| Task details |
Gather every line in the rows below that contains the string "JSON", and copy each one out. The match is case-sensitive.

| Labeled contour entries |
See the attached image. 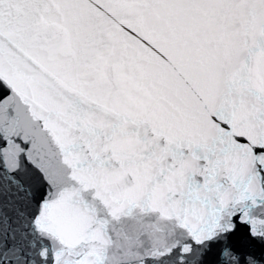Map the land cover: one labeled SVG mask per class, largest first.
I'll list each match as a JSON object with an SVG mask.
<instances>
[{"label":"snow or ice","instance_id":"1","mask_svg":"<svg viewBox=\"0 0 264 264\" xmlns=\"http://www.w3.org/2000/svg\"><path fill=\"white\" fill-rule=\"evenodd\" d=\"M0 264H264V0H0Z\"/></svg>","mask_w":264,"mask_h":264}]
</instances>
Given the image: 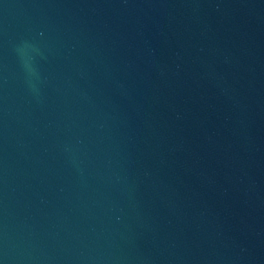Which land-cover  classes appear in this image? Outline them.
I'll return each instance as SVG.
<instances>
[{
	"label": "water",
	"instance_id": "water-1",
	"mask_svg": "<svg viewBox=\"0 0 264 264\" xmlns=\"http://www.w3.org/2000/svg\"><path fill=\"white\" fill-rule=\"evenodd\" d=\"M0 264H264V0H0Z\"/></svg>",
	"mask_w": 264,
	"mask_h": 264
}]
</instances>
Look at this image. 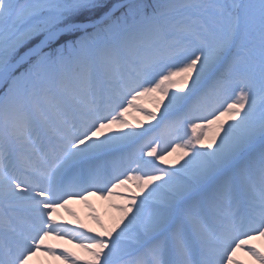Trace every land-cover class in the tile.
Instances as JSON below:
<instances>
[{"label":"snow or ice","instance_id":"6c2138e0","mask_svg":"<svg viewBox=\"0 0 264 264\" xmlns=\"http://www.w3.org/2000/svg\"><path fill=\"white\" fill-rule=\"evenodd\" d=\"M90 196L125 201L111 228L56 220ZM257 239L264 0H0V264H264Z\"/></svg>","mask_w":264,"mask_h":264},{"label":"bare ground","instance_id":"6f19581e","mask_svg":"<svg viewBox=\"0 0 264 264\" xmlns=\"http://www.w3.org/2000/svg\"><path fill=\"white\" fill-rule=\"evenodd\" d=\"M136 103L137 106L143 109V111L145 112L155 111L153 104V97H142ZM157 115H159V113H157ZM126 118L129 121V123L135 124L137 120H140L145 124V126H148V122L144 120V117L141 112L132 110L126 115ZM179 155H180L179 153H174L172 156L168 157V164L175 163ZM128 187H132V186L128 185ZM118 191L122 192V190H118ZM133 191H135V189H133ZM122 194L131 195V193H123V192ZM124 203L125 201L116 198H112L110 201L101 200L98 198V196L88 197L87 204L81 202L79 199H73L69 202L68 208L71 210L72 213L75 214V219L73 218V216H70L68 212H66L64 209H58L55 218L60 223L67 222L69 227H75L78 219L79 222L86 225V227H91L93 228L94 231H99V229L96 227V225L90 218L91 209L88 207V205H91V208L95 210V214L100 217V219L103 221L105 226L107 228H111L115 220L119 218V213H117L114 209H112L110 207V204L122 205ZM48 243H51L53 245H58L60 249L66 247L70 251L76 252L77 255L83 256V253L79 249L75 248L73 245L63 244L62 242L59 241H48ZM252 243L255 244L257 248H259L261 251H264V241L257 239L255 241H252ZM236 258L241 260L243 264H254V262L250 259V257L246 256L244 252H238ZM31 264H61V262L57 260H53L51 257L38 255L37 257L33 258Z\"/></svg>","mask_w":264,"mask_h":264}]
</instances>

| Exercise result |
I'll list each match as a JSON object with an SVG mask.
Instances as JSON below:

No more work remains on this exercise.